• **WORK INSTRUCTION**: An exact copy of every record below is needed, with all pictures removed.

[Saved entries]
↓↓↓
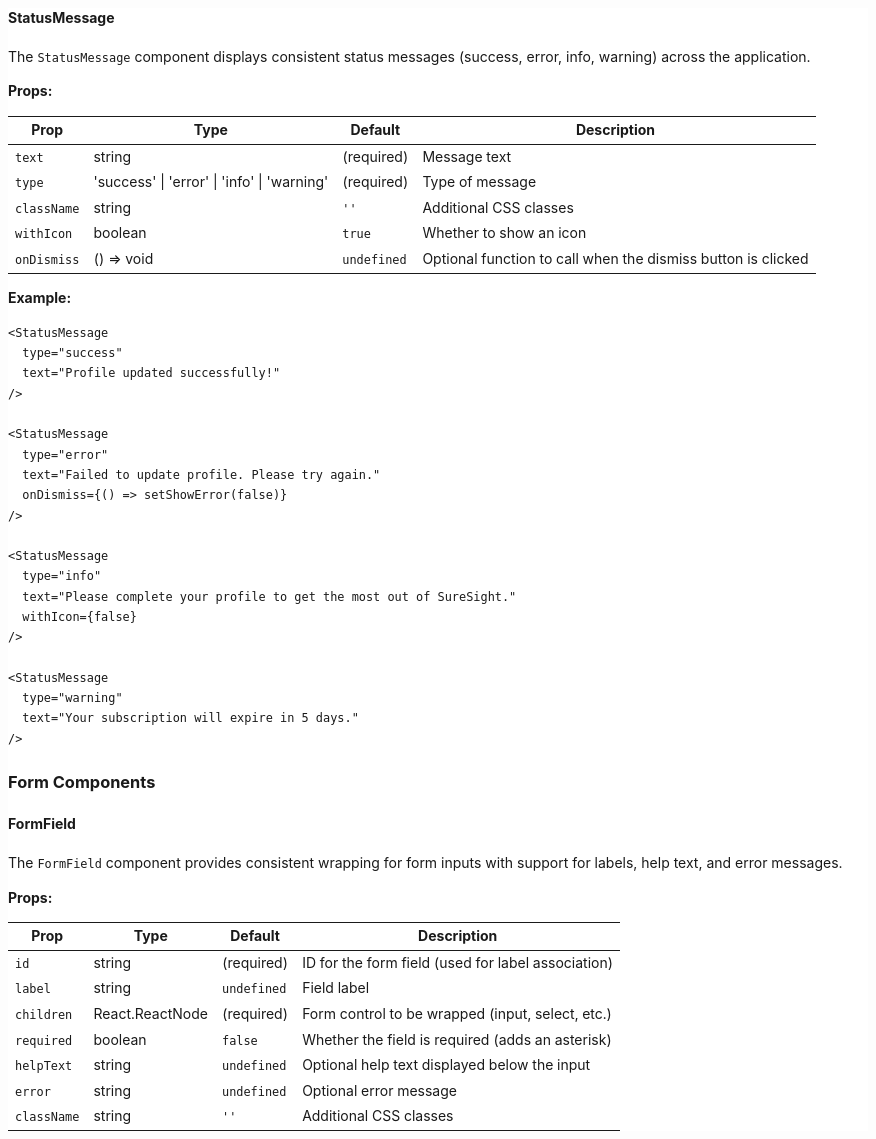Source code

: #### StatusMessage

The `StatusMessage` component displays consistent status messages (success, error, info, warning) across the application.

**Props:**

| Prop | Type | Default | Description |
|------|------|---------|-------------|
| `text` | string | (required) | Message text |
| `type` | 'success' \| 'error' \| 'info' \| 'warning' | (required) | Type of message |
| `className` | string | `''` | Additional CSS classes |
| `withIcon` | boolean | `true` | Whether to show an icon |
| `onDismiss` | () => void | `undefined` | Optional function to call when the dismiss button is clicked |

**Example:**

```tsx
<StatusMessage 
  type="success" 
  text="Profile updated successfully!" 
/>

<StatusMessage 
  type="error" 
  text="Failed to update profile. Please try again." 
  onDismiss={() => setShowError(false)}
/>

<StatusMessage 
  type="info" 
  text="Please complete your profile to get the most out of SureSight." 
  withIcon={false}
/>

<StatusMessage 
  type="warning" 
  text="Your subscription will expire in 5 days." 
/>
```

### Form Components

#### FormField

The `FormField` component provides consistent wrapping for form inputs with support for labels, help text, and error messages.

**Props:**

| Prop | Type | Default | Description |
|------|------|---------|-------------|
| `id` | string | (required) | ID for the form field (used for label association) |
| `label` | string | `undefined` | Field label |
| `children` | React.ReactNode | (required) | Form control to be wrapped (input, select, etc.) |
| `required` | boolean | `false` | Whether the field is required (adds an asterisk) |
| `helpText` | string | `undefined` | Optional help text displayed below the input |
| `error` | string | `undefined` | Optional error message |
| `className` | string | `''` | Additional CSS classes |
↑↑↑
• **TASK RESULT**:
Source code

: #### StatusMessage

The `StatusMessage` component displays consistent status messages (success, error, info, warning) across the application.

**Props:**

| Prop | Type | Default | Description |
|------|------|---------|-------------|
| `text` | string | (required) | Message text |
| `type` | 'success' \| 'error' \| 'info' \| 'warning' | (required) | Type of message |
| `className` | string | `''` | Additional CSS classes |
| `withIcon` | boolean | `true` | Whether to show an icon |
| `onDismiss` | () => void | `undefined` | Optional function to call when the dismiss button is clicked |

**Example:**

```tsx
<StatusMessage 
  type="success" 
  text="Profile updated successfully!" 
/>

<StatusMessage 
  type="error" 
  text="Failed to update profile. Please try again." 
  onDismiss={() => setShowError(false)}
/>

<StatusMessage 
  type="info" 
  text="Please complete your profile to get the most out of SureSight." 
  withIcon={false}
/>

<StatusMessage 
  type="warning" 
  text="Your subscription will expire in 5 days." 
/>
```

### Form Components

#### FormField

The `FormField` component provides consistent wrapping for form inputs with support for labels, help text, and error messages.

**Props:**

| Prop | Type | Default | Description |
|------|------|---------|-------------|
| `id` | string | (required) | ID for the form field (used for label association) |
| `label` | string | `undefined` | Field label |
| `children` | React.ReactNode | (required) | Form control to be wrapped (input, select, etc.) |
| `required` | boolean | `false` | Whether the field is required (adds an asterisk) |
| `helpText` | string | `undefined` | Optional help text displayed below the input |
| `error` | string | `undefined` | Optional error message |
| `className` | string | `''` | Additional CSS classes |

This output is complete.